I am struck by the similarities of two otherwise very dissimilar movies which I saw this week.  One, “Take your pill” is a documentary describing the way ADHD medicines have insidiously ingrained themselves into all aspects of our society, so that not only children, but college students, professional athletes, and even those bastions of white male America, Wall street stock brokers, are all taking Ritalin or Adderall just to get through their day.

 

The other film, also a documentary, was called “A Social Problem.”  In it were many Silicon Valley tech execs blowing the whistle on how social media is destroying the lives of young people because of it’s very intentionally addictive nature.

 

Besides the obvious similarity in that both films are documentaries which blow the lid off very relevant and heart-breaking issues in America, there was another, more profound difference.   Some of the people who were speaking out in their interviews in both films had been in their industry (pediatric medicine or the tech industry) for many decades.   These people had been the ones who were in on it from the very nascent stages. 

 

In both films, those professionals who had been in on it from the very nascent stages of social media or of medicating children for ADD said that they had no idea what they were creating when they first got started.  One Facebook executive said that they created the ‘like’ button on Facebook because it seemed very positive and friendly, never realizing that there would be teenagers and pre-teens who would commit suicide because they didn’t get enough affirmation on their social media account.     One doctor said in “Take Your Pill” that he had been in on the original creation and decision to prescribe Ritalin, which is an amphetamine.   He, too said that he had no idea that prescriptions of this ‘upper’ would be so rampant a few decades later, and that it would be commonly prescribed to adults to help them get through their day.  

 

These documentaries although they discuss radically different subject matter, have a similarity.   The people who created social media and who created ADHD medicines thought they were doing something either good for society (in the case of Adderall and Ritalin) or at least anodyne (in the case of social media).

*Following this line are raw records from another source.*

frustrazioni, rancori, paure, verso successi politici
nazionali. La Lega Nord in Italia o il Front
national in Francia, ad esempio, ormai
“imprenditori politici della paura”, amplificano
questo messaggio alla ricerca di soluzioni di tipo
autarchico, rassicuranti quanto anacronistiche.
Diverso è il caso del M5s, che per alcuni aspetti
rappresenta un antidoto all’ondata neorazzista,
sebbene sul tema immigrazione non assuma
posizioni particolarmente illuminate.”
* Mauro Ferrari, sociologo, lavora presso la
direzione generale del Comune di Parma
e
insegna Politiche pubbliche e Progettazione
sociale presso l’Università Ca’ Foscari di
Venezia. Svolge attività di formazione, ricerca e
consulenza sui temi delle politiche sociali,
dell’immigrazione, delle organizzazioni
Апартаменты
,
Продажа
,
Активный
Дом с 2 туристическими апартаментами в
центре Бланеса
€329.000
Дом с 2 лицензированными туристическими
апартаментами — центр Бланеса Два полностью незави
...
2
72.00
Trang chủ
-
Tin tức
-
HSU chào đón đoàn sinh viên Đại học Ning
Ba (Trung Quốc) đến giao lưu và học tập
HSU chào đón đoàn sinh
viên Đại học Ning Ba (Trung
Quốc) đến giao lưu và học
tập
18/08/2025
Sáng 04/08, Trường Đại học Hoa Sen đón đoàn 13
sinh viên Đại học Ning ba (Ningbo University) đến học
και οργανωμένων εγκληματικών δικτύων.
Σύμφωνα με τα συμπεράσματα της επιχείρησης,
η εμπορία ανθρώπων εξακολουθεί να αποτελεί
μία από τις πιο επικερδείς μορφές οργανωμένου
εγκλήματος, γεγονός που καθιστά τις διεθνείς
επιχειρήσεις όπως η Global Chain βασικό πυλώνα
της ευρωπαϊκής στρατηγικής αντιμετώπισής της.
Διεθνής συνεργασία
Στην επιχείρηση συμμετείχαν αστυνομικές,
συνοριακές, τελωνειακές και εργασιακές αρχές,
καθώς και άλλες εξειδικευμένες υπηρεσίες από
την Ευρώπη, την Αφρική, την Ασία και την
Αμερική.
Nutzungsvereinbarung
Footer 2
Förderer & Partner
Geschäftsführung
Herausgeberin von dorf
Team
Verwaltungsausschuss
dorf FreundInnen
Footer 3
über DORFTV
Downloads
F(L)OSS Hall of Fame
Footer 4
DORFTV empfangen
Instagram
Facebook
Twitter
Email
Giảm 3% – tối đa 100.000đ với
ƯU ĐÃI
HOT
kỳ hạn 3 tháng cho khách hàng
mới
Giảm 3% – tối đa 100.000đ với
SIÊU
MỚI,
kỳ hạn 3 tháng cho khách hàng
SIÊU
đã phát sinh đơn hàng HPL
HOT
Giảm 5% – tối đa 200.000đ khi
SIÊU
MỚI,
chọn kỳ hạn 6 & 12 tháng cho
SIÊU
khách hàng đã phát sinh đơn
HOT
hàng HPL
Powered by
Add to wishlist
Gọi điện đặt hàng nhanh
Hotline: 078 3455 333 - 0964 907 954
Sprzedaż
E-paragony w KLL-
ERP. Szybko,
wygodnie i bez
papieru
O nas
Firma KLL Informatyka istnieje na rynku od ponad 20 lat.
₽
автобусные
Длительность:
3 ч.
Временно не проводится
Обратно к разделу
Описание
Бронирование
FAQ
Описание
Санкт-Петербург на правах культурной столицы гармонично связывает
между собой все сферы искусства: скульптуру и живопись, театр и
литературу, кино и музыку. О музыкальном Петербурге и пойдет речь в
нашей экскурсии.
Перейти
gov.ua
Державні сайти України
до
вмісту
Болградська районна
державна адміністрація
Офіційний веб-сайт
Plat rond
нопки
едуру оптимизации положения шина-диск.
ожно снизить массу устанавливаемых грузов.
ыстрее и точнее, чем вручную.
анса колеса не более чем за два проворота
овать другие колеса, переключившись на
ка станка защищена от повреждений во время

But both of them, similar to Mary Shelley’s Frankenstein, created what would soon become a destructive monster.   

 

This shook me to my core, because I myself do many things with good intentions.   Who is to say whether what I’m doing today will or won’t end up wreaking havoc for someone else later on?   How many things have I done unwittingly which will cause problems for someone else (or for myself)  later on?  Watching these two documentaries back-to-back made me question, “What do I not know?”  

 

I’m in good company.  I remember hearing a preacher, Tim Keller, say that about 80% of what the thought (about how the world works) when he was 30 years old was wrong!  He said that now that he was 60 years old he hoped his percentages had improved!   

 

I take refuge in the words of Dietrich Bonhoeffer, a Germany pastor and theologian during World War II.  He took part in a failed plot to kill Hitler, and as a result, he was sentenced to death by hanging.   Before his death he was struggling with the ramifications of his actions, that because of his part in the plot he would now be killed, leaving his students and the rest of the German Resistance movement without his considerable skills and talents.  Equally, as a Christian, one could argue that he should not have been involved in a plot to kill anyone, even such a reviled and murderous dictator as Hitler. 

 

He said, “In the end, we do what we think is best, and when we die and stand before God we throw ourselves on His grace and mercy.”  

 

It is to this thought that I cling.  I cling to God’s grace.